When I try to add my isolated GPU to the VM in the VM config, I get this error:

 Error: Traceback (most recent call last):
  File "/usr/lib/python3/dist-packages/middlewared/main.py", line 198, in call_method
    result = await self.middleware.call_with_audit(message['method'], serviceobj, methodobj, params, self)
             ^^^^^^^^^^^^^^^^^^^^^^^^^^^^^^^^^^^^^^^^^^^^^^^^^^^^^^^^^^^^^^^^^^^^^^^^^^^^^^^^^^^^^^^^^^^^^
  File "/usr/lib/python3/dist-packages/middlewared/main.py", line 1466, in call_with_audit
    result = await self._call(method, serviceobj, methodobj, params, app=app,
             ^^^^^^^^^^^^^^^^^^^^^^^^^^^^^^^^^^^^^^^^^^^^^^^^^^^^^^^^^^^^^^^^
  File "/usr/lib/python3/dist-packages/middlewared/main.py", line 1417, in _call
    return await methodobj(*prepared_call.args)
           ^^^^^^^^^^^^^^^^^^^^^^^^^^^^^^^^^^^^
  File "/usr/lib/python3/dist-packages/middlewared/schema/processor.py", line 187, in nf
    return await func(*args, **kwargs)
           ^^^^^^^^^^^^^^^^^^^^^^^^^^^
  File "/usr/lib/python3/dist-packages/middlewared/schema/processor.py", line 47, in nf
    res = await f(*args, **kwargs)
          ^^^^^^^^^^^^^^^^^^^^^^^^
  File "/usr/lib/python3/dist-packages/middlewared/plugins/system_advanced/gpu.py", line 44, in update_gpu_pci_ids
    verrors.check()
  File "/usr/lib/python3/dist-packages/middlewared/service_exception.py", line 70, in check
    raise self
middlewared.service_exception.ValidationErrors: [EINVAL] gpu_settings.isolated_gpu_pci_ids: pci_0000_01_00_1, pci_0000_00_01_0, pci_0000_01_00_0 GPU pci slot(s) are not available or a GPU is not configured.

Anybody any idea?

2 Likes

odd, seems to have fixed itself after another reboot of the server.

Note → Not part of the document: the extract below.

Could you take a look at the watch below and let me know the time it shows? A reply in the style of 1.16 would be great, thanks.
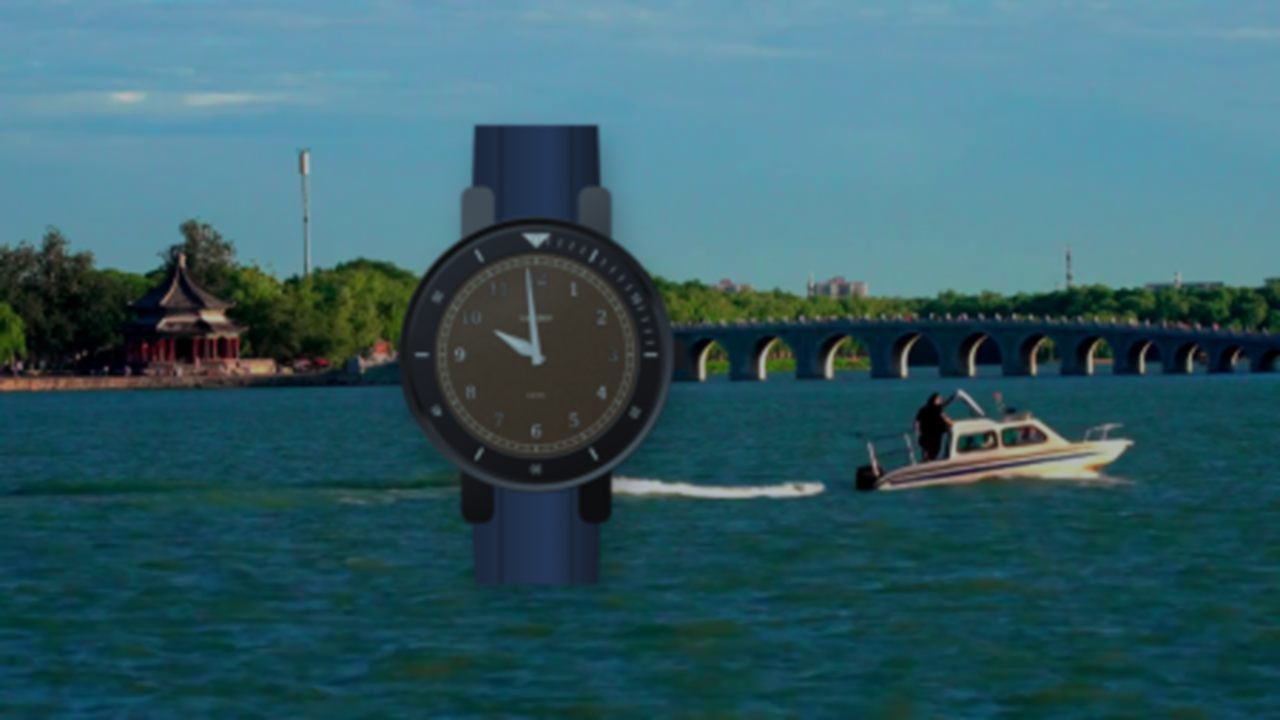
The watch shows 9.59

and it’s broken again after a reboot :frowning:

I am having a similar issue since 24.04.0, with an Nvidia T1000 and a GTX 1650.

Trying to start the vps hangs and any attempt to check its status or restart again gives the error that the vps is currently paused and must be stopped first.

I have been having a similar issue. When I pass my Arc 380 to my VM in the device list and boot the vm the whole server crashes. I haven’t been able to figure out why the isolated gpu device is being used by truenas if it’s clearly been isolated already. The VM attempts to start but then my fans go crazy and server is inoperable. Can’t connect through shell or otherwise.